- EXTRACTED TEXT -

- - -

2015 AFC U-16 Women's Championship qualification

Tournament details
- Host countries: Bahrain (Group A) Bangladesh (Group B) Malaysia (Groups C and D)
- Dates: 4 October – 25 December 2014
- Teams: 21 (from 1 confederation)

Tournament statistics
- Matches played: 24
- Goals scored: 154 (6.42 per match)
- Attendance: 7,250 (302 per match)
- Top scorer: Liang Kai-jou (10 goals)

= 2015 AFC U-16 Women's Championship qualification =

The 2015 AFC U-16 Women's Championship qualification was a women's under-16 football competition which decided the participating teams of the 2015 AFC U-16 Women's Championship. Players born between 1 January 1999 and 31 December 2001 were eligible to compete in the tournament.

A total of eight teams qualified to play in the final tournament, including Japan, North Korea, China PR (hosts), and Thailand, who qualified directly as the top four finishers of the 2013 AFC U-16 Women's Championship.

The top two teams of the final tournament qualified for the 2016 FIFA U-17 Women's World Cup in Jordan (besides Jordan who qualified automatically as hosts).

==Draw==
The draw for the qualifiers was held on 17 June 2014 at the AFC House in Kuala Lumpur. A total of 21 AFC member national teams entered the qualifying stage and were drawn into four groups.
- West Zone had 12 entrants from Central Asia, South Asia and West Asia, where they were drawn into two groups of six teams.
- East Zone had 9 entrants from ASEAN and East Asia (excluding direct qualifiers Japan, North Korea, China, and Thailand), where they were drawn into one group of five teams and one group of four teams.

The teams were seeded according to their performance in the previous season in 2013.

|  | Pot 1 | Pot 2 | Pot 3 | Pot 4 | Pot 5 | Pot 6 |
|---|---|---|---|---|---|---|
| West Zone (Groups A–B) | Bangladesh Sri Lanka | Iran Uzbekistan | Bahrain Jordan | India Palestine | Kyrgyzstan United Arab Emirates | Qatar Tajikistan |
| East Zone (Groups C–D) | Australia Chinese Taipei | South Korea Myanmar | Hong Kong Philippines | Cambodia Northern Mariana^{1} | Vietnam |  |

Did not enter
| West Zone | Afghanistan Bhutan Iraq Kuwait Lebanon Maldives Nepal Oman Pakistan Saudi Arabia Syria Turkmenistan Yemen |
| East Zone | Brunei Guam Indonesia Laos Macau Malaysia Mongolia Singapore Timor-Leste |

- Notes
^{1} Non-FIFA member, ineligible for World Cup.

- - -

- RECORD EXCERPTS -
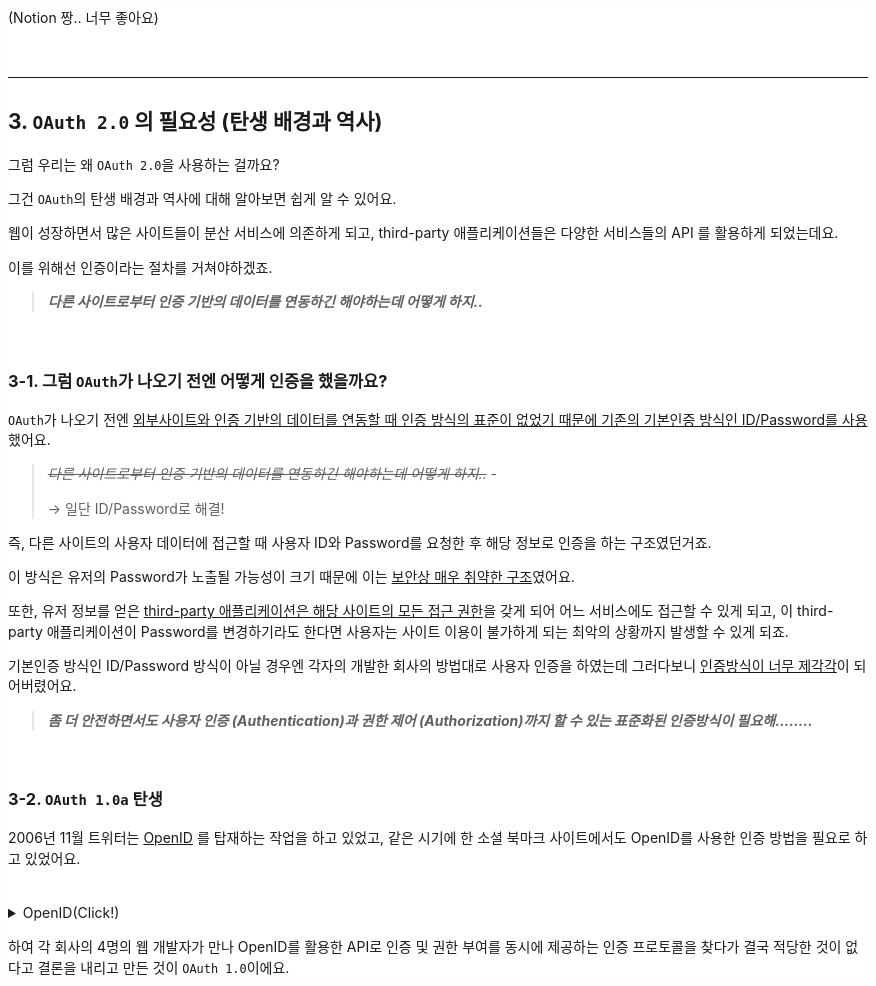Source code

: (Notion 짱.. 너무 좋아요)

<br />

------


## 3. `OAuth 2.0` 의 필요성 (탄생 배경과 역사)

그럼 우리는 왜 `OAuth 2.0`을 사용하는 걸까요?

그건 `OAuth`의 탄생 배경과 역사에 대해 알아보면 쉽게 알 수 있어요.

웹이 성장하면서 많은 사이트들이 분산 서비스에 의존하게 되고, third-party 애플리케이션들은 다양한 서비스들의 API 를 활용하게 되었는데요.

이를 위해선 인증이라는 절차를 거쳐야하겠죠.

> ***다른 사이트로부터  인증 기반의 데이터를 연동하긴 해야하는데 어떻게 하지..***

<br />

### 3-1. 그럼 `OAuth`가 나오기 전엔 어떻게 인증을 했을까요?

`OAuth`가 나오기 전엔 <u>외부사이트와 인증 기반의 데이터를 연동할 때 인증 방식의 표준이 없었기 때문에 기존의 기본인증 방식인 ID/Password를 사용</u>했어요.

> ~~*다른 사이트로부터  인증 기반의 데이터를 연동하긴 해야하는데 어떻게 하지..*~~ -
>
> → 일단 ID/Password로 해결!

즉, 다른 사이트의 사용자 데이터에 접근할 때 사용자 ID와 Password를 요청한 후 해당 정보로 인증을 하는 구조였던거죠.

이 방식은 유저의 Password가 노출될 가능성이 크기 때문에 이는 <u>보안상 매우 취약한 구조</u>였어요.

또한, 유저 정보를 얻은 <u>third-party 애플리케이션은 해당 사이트의 모든 접근 권한</u>을 갖게 되어 어느 서비스에도 접근할 수 있게 되고, 이 third-party 애플리케이션이 Password를 변경하기라도 한다면 사용자는 사이트 이용이 불가하게 되는 최악의 상황까지 발생할 수 있게 되죠.

기본인증 방식인 ID/Password 방식이 아닐 경우엔 각자의 개발한 회사의 방법대로 사용자 인증을 하였는데 그러다보니 <u>인증방식이 너무 제각각</u>이 되어버렸어요.

> ***좀 더 안전하면서도 사용자 인증 (Authentication)과 권한 제어 (Authorization)까지 할 수 있는 표준화된 인증방식이 필요해........***

<br />

### 3-2. `OAuth 1.0a` 탄생

2006년 11월 트위터는 [OpenID](https://ko.wikipedia.org/wiki/%EC%98%A4%ED%94%88%EC%95%84%EC%9D%B4%EB%94%94) 를 탑재하는 작업을 하고 있었고, 같은 시기에 한 소셜 북마크 사이트에서도 OpenID를 사용한 인증 방법을 필요로 하고 있었어요.

<br />

<details markdown="1"><summary>OpenID(Click!)</summary></details>

하여 각 회사의 4명의 웹 개발자가 만나 OpenID를 활용한 API로 인증 및 권한 부여를 동시에 제공하는 인증 프로토콜을 찾다가 결국 적당한 것이 없다고 결론을 내리고 만든 것이 `OAuth 1.0`이에요.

- - -

Rewrite everything in the qualification text from "The top two" down to "season in 2013.", putting "participants" wherever "entrants" appears.

The top two teams of the final tournament qualified for the 2016 FIFA U-17 Women's World Cup in Jordan (besides Jordan who qualified automatically as hosts).

==Draw==
The draw for the qualifiers was held on 17 June 2014 at the AFC House in Kuala Lumpur. A total of 21 AFC member national teams entered the qualifying stage and were drawn into four groups.
- West Zone had 12 participants from Central Asia, South Asia and West Asia, where they were drawn into two groups of six teams.
- East Zone had 9 participants from ASEAN and East Asia (excluding direct qualifiers Japan, North Korea, China, and Thailand), where they were drawn into one group of five teams and one group of four teams.

The teams were seeded according to their performance in the previous season in 2013.